MLPA vs ddPCR vs qPCR vs NGS for CNV (RUO): Technical Comparison and Decision Framework

Copy number variation (CNV) projects often go off track because teams compare platforms before they define the technical question. In research-use-only (RUO) workflows, the best method is rarely the one with the biggest platform footprint. It is the one that matches target count, output type, sample constraints, analysis burden, and the way results will move across wet lab, bioinformatics, and project management. The core split is straightforward: MLPA is designed for multiplex relative copy-number screening across many predefined loci, qPCR is usually a better fit for one or a few loci, ddPCR is strongest when absolute copy-number focus matters, and NGS becomes attractive when broader context or discovery is part of the scope.

TL;DR — Choose Your CNV Method in 60 Seconds

Choose qPCR when the question is narrow, the target list is small, and a relative dosage answer is enough. qPCR remains useful for focused CNV checks, but its reproducibility depends heavily on assay design, reference choice, and transparent reporting practice.

Choose ddPCR when the project centers on absolute copy number and on distinguishing nearby copy-number states with stronger statistical separation. Partition-based digital PCR was developed for absolute DNA copy-number quantitation and is widely used when precision matters more than multiplex breadth.

Choose MLPA when you need many predefined loci in parallel, especially exon-level or region-level screening without a need for broad sequence context. The original MLPA paper demonstrated relative quantification of up to 40 sequences in one reaction, which is why MLPA still maps well to many-locus targeted CNV workflows.

Choose NGS when CNV is only one layer of a broader sequencing question, or when the project needs additional sequence context. Recent large benchmarks show that NGS-based CNV calling from targeted panels can be highly informative, but performance still depends on data context, caller choice, and parameterization.

If you need a fundamentals refresher before the comparison, start with What is MLPA (meaning/definition/principle).

Four-Method Comparison at a Glance

Dimension	MLPA	qPCR	ddPCR	NGS
Best fit	Many predefined loci	One or a few loci	Few loci with absolute copy focus	Broader context or discovery
Output style	Relative dosage	Relative dosage	Absolute copy-oriented readout	Context-rich computational CNV inference
Multiplexing	Strong	Limited	Limited to modest	Broad, but computationally heavy
Design burden	Probe-set dependent	Primer/reference dependent	Assay/reference dependent	Library + pipeline dependent
Analysis burden	Moderate, QC-sensitive	Low to moderate	Moderate	Highest
Typical strength	Efficient multi-locus screening	Fast focused checks	Precise copy-state discrimination	Breadth and sequence context
Typical risk	Normalization and peak quality	Reference and efficiency drift	Partition/assay quality issues	Reference-set and caller dependence

This table is the shortest workable summary of the decision logic used throughout the rest of the article: target count, absolute need, sequence context, and analysis burden should be defined before a method is shortlisted.
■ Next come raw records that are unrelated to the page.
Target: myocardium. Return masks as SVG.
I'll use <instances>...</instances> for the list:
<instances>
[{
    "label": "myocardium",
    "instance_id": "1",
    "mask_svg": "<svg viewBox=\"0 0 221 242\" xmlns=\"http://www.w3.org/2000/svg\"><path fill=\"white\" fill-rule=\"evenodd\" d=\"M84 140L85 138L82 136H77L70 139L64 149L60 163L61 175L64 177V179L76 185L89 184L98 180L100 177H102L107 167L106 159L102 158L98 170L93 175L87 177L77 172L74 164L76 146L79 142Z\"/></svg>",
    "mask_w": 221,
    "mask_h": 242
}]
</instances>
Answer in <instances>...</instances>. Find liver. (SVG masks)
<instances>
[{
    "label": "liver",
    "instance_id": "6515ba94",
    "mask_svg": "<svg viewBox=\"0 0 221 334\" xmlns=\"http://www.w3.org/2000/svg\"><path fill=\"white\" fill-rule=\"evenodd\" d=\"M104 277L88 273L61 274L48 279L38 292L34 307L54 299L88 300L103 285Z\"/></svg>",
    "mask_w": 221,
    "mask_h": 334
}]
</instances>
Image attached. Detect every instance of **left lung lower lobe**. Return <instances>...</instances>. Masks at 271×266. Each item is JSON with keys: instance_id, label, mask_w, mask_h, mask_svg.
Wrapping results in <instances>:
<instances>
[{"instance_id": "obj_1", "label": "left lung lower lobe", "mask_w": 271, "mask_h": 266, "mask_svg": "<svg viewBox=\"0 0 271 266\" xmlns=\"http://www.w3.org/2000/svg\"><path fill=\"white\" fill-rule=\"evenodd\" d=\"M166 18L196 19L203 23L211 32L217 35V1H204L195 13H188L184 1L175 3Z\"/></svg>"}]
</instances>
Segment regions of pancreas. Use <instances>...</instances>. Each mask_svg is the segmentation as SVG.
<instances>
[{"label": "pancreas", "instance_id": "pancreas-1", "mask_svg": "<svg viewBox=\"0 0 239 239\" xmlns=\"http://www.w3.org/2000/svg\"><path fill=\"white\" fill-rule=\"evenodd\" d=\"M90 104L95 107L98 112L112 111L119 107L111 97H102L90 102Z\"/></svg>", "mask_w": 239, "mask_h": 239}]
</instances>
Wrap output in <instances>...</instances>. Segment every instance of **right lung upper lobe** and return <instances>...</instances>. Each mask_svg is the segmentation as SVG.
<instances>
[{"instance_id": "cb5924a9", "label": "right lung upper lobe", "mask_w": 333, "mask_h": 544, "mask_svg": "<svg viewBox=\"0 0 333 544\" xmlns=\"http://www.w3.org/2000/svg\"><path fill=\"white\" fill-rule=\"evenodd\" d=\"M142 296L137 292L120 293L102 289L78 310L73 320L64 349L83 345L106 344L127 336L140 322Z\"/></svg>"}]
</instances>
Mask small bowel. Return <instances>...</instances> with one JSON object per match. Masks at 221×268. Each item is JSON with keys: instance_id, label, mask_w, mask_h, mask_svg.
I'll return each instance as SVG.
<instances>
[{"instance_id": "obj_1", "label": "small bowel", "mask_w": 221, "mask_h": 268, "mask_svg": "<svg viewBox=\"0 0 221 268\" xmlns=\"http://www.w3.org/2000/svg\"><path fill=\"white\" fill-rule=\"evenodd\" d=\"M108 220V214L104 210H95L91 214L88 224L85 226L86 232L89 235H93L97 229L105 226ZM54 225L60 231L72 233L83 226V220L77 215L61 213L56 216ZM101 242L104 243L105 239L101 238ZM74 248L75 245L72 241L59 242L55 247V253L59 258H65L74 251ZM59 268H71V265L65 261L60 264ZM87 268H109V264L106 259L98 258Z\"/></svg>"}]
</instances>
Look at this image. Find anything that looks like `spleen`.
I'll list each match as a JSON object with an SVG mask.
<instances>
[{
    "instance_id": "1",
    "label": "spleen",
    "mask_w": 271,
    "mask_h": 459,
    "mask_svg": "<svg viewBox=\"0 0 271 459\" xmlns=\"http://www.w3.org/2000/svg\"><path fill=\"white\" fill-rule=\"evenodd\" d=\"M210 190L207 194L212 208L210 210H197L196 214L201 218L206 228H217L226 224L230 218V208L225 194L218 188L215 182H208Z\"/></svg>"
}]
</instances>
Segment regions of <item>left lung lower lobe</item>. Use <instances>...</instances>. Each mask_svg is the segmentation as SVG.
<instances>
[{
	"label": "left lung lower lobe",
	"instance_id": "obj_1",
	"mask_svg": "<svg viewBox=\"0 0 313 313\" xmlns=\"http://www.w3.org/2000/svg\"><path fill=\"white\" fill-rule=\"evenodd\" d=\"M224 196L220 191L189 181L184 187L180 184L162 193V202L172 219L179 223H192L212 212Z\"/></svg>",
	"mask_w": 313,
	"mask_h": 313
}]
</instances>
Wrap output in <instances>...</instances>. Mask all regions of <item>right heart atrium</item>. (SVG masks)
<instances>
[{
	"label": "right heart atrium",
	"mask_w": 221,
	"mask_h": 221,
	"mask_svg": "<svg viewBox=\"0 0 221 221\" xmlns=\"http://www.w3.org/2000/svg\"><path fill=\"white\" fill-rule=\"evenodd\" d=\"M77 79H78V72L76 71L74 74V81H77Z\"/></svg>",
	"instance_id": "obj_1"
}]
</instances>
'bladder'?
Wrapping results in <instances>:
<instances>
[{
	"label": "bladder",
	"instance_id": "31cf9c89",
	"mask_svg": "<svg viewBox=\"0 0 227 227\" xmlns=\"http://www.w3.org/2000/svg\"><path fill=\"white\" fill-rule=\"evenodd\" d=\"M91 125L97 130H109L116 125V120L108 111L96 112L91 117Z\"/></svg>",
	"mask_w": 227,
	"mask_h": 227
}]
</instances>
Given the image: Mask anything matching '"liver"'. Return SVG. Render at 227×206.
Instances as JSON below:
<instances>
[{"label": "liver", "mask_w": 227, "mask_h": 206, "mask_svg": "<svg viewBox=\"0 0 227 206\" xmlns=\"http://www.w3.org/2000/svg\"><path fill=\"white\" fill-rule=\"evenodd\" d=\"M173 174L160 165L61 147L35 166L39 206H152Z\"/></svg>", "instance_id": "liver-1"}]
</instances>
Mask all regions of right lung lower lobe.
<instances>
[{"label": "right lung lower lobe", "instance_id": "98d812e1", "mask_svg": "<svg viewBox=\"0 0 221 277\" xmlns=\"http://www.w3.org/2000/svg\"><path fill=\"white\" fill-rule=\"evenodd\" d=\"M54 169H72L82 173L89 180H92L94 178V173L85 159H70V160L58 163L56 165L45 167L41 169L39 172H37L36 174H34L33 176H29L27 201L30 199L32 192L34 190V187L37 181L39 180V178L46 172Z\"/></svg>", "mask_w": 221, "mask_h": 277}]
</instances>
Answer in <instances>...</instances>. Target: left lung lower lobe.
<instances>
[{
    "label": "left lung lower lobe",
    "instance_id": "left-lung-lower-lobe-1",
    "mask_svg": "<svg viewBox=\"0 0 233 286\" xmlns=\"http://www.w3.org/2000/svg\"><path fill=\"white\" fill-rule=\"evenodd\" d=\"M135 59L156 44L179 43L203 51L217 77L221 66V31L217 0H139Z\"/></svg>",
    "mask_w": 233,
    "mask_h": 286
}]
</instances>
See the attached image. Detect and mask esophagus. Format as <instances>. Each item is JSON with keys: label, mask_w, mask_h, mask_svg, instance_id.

Define the Technical Requirements First

Before comparing platforms, define the project in four practical dimensions.

1) How many loci are in scope?

This is the first real branch. qPCR is manageable for a small number of loci, but each added target increases design and control burden. MLPA was built to make many predefined loci practical in a single assay. NGS can cover much more space, but that gain in breadth comes with more library, analysis, and review overhead.

In outsourcing terms, a two-locus project across hundreds of samples is not the same as a 30- to 40-region project across the same cohort. Teams evaluating CNV sequencing services should define target-space complexity before they discuss timeline or deliverables.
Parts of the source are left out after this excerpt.